Designing a product for low-power battery operation usually means maximizing the battery life by operating the circuit on as low of a supply voltage as possible.
Designing a product for low-power battery operation usually means maximizing the battery life by operating the circuit on as low of a supply voltage as possible. This design used a custom LCD but, due to the number of display segments (160), a microprocessor with built-in display drivers was not feasible. Instead, the design used an MSP430F249 microprocessor and an NXP driver chip (PCF8534) that connected to the microprocessor over I2C and would operate down to 2.5 V.

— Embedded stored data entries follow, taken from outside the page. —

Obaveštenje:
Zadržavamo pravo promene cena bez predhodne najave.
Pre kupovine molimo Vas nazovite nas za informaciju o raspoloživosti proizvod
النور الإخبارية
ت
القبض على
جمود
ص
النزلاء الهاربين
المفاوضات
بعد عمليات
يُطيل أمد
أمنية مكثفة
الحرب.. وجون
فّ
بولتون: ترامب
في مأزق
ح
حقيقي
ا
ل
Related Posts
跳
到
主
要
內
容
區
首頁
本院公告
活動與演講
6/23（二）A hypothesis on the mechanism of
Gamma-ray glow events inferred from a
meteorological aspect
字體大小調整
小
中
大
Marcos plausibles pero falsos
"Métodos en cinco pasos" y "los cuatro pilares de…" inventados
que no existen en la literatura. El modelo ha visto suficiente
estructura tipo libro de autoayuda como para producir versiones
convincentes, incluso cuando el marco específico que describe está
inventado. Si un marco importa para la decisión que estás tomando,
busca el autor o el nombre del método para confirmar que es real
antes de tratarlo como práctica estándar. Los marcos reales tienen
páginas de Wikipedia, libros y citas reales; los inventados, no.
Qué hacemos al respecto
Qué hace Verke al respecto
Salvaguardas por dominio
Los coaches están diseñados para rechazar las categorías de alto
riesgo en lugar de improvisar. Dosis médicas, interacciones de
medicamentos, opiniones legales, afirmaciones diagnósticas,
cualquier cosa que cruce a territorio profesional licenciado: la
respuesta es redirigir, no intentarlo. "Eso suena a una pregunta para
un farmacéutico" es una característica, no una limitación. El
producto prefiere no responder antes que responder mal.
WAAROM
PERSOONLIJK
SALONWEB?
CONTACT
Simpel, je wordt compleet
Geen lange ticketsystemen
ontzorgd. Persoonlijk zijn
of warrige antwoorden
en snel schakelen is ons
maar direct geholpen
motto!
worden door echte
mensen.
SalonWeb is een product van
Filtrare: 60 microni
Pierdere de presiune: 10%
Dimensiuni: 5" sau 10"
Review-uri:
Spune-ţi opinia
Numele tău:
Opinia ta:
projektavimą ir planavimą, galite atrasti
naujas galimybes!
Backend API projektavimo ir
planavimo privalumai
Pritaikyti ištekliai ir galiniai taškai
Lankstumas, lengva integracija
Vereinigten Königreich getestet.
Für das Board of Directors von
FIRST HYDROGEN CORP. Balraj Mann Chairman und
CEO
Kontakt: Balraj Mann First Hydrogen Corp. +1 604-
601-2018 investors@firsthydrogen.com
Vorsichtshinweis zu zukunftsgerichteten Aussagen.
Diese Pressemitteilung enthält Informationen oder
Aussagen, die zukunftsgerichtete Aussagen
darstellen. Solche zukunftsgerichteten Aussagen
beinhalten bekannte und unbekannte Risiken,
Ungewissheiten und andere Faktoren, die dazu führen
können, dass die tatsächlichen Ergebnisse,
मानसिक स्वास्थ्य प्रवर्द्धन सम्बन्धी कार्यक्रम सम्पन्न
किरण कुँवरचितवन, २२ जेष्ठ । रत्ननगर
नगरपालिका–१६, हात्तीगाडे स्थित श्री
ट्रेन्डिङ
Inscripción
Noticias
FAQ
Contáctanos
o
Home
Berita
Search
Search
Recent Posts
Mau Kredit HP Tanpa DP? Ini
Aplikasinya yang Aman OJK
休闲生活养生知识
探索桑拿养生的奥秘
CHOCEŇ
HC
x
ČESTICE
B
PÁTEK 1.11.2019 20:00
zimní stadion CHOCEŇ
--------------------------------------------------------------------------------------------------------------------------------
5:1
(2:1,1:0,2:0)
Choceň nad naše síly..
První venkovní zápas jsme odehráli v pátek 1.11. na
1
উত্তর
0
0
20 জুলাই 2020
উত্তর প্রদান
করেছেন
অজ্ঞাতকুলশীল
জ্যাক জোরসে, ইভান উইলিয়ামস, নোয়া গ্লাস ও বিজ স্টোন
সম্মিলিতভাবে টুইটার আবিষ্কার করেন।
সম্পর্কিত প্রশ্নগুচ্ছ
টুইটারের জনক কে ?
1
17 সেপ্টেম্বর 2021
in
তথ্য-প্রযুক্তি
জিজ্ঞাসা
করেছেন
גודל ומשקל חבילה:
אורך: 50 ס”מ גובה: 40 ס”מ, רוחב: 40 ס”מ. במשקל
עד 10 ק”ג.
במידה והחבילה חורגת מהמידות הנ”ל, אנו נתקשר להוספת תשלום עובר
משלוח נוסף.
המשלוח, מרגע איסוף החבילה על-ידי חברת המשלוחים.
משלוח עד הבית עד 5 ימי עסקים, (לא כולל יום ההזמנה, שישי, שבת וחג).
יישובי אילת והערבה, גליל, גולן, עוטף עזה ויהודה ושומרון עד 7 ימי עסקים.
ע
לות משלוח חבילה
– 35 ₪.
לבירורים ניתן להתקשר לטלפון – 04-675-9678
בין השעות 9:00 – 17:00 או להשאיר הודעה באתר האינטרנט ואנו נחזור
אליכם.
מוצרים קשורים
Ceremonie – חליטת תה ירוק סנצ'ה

To meet the operating specs, including operating from –40°C to 80°C at 2.5 V dc, the design needed an LCD using HTN fluid. Unfortunately, such displays require a bias supply voltage between 3.0 and 3.3 V. Adding a charge pump converter to generate the required bias supply voltage would have increased the design’s current consumption considerably. Increasing the circuit operating supply voltage to 3.0 V would also have increased the supply current from 200 µA to about 400 µA.
The solution was a very inexpensive (about 10 cents) and low-power circuit that generated the required bias voltage using signals already available in the design. The MSP430 allows a pin configuration that output its internal clock signals, which derive from a 32.786-kHz crystal. This signal drives a very simple charge pump.
The clock output ac-couples to a rectifier circuit referenced to the 2.5-V supply (see the figure). When the clock signal goes high, it charges the capacitor on the LCD driver’s bias input through two diodes, thereby increasing the voltage at the bias input to just over 3 V. The entire circuit, including processor and LCD driver, draws an average current of about 200 µA—half of what it would have been using an off-the-shelf charge pump IC.